The growth in online activity that we’ve witnessed over the last few years have delivered a variety of methods for fraudsters to commit fraud and, for fraud to succeed it requires volume to hide behind, which the online world delivers in spades. Fraudsters are making use of every available attack vector to target consumers, from cryptocurrency exchanges to romance scams, according to Saeed Ahmad, Managing Director, Middle East and North Africa, Callsign.
In 2021, scams were the most common type of cybercrime. The number of brand-impersonating scam each a month increased dramatically. In the Middle East alone, there was an increase of 150%. Let’s dig deeper to understand the nature of the fast-evolving fraud we are experiencing.
APP is on the rise
Recently, we’ve seen fraudsters change their attention to methods like APP – Authorised Push Payment – fraud. Bad actors will pose as trusted agents, such as bank personnel or police officers, with the goal of manipulating their victims to make significant money transfers.
These transactions are hard to detect as fraud because they are initiated by legitimate customers following the fraudster’s coercion. The transaction occurs from the legitimate user’s own device and location, there is no need for the fraudster to resort to other fraud tactics, such as malware or Remote Access Tools (RATs).
The figures are enough to make anyone nervous: APP fraud increased by 71% in the first half of 2021 alone.
The key to this is social engineering: when it comes to scamming their victims, unscrupulous actors will spend time gaining their trust, sometimes spending days or weeks doing so until the consumer finally transfers money. Despite the time and effort required, the scammers’ return on investment (ROI) can be very substantial.
When the fraud in question is APP, time is one of the deciding factors.

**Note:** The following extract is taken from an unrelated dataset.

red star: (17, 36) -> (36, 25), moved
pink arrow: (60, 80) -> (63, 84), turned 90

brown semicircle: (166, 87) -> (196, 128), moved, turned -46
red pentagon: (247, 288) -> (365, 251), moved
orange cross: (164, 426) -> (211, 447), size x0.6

While bad actors will spend a considerable amount of time and effort coercing and coaching their victims, once the fraud is underway, the bank may only have minutes or seconds to intervene.

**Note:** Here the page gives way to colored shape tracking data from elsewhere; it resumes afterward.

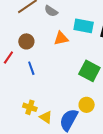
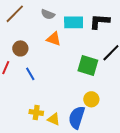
gray semicircle: (51, 11) -> (48, 14), moved
orange triangle: (61, 38) -> (54, 39), turned 42

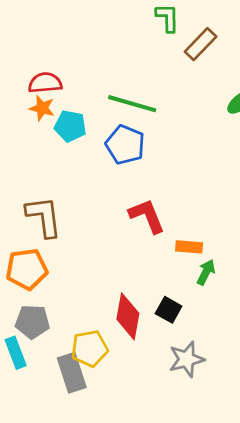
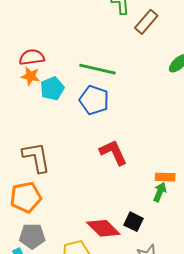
cyan pentagon: (70, 126) -> (52, 88), turned -30
orange rectangle: (189, 247) -> (165, 177), moved
red diamond: (128, 316) -> (103, 228), turned -52

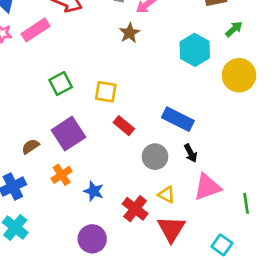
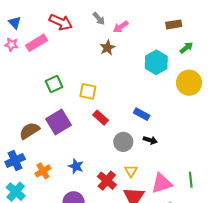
blue rectangle: (178, 119) -> (142, 114), size x0.7
brown semicircle: (30, 146) -> (29, 131), size x1.5
black arrow: (191, 153) -> (150, 140), turned -48
orange cross: (62, 175) -> (43, 171), moved
pink triangle: (207, 187) -> (162, 183), moved
yellow triangle: (166, 195) -> (131, 171), turned 32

The roles of detection, intervention, and prevention
An alert message is sometimes the only line of defense for many banks. However, because these static warning messages appear at the same points in every customer journey and have the same content, fraudsters are often able to predict them and talk their victims around them.
The scam breaks apart though when the fraudsters encounter an element in the journey that they can’t anticipate – one that’s very difficult for the fraudster to talk their way around. Instead of a static warning, a dynamic intervention is a highly effective way to give the user a cognitive jolt, and some valuable breathing room to reconsider and terminate the transaction.
Scammers can be stopped in their tracks with solutions that combine behavioral biometrics with device intelligence. This system can detect deviations from the norm by passively analyzing a customer’s behavior, such as that customer taking longer than usual to navigate familiar menu options while their phone line is engaged.
This combination of anomalies would indicate a high probability that they’re speaking to a scammer who’s trying to talk them into making a transfer. If that customer then suddenly sets up a new beneficiary and attempts to transfer a large sum of money to it, this would be instantly flagged as unusual behavior.
The user can be presented with a dynamic warning message that is contextual to their circumstances if these risk signs are recognized in real time.
A warning message could pose questions such as ‘are you on the phone to your bank?’ or are you expecting to make this payment today?’ Depending on the customer’s response they may be notified that they are being targeted by a scammer and that the transaction should be terminated.
The fraudster is taken off guard; this isn’t something they expected, and it’s not in their script. They’re unable to coach their potential victim past the message because it clearly spells out exactly what’s going on.
Taking the seconds back
App fraud and scams rely on bad actors balancing the time they spend studying their targets and working on their victims versus the critical few moments when the customer is most susceptible and ready to make that transaction.
Although APP fraud is on the rise right now, this is a threat that can be remedied. Technologies like dynamic interventions can help prevent it by giving banks back those precious moments that can make the difference between a successful fraud and keeping customers secure.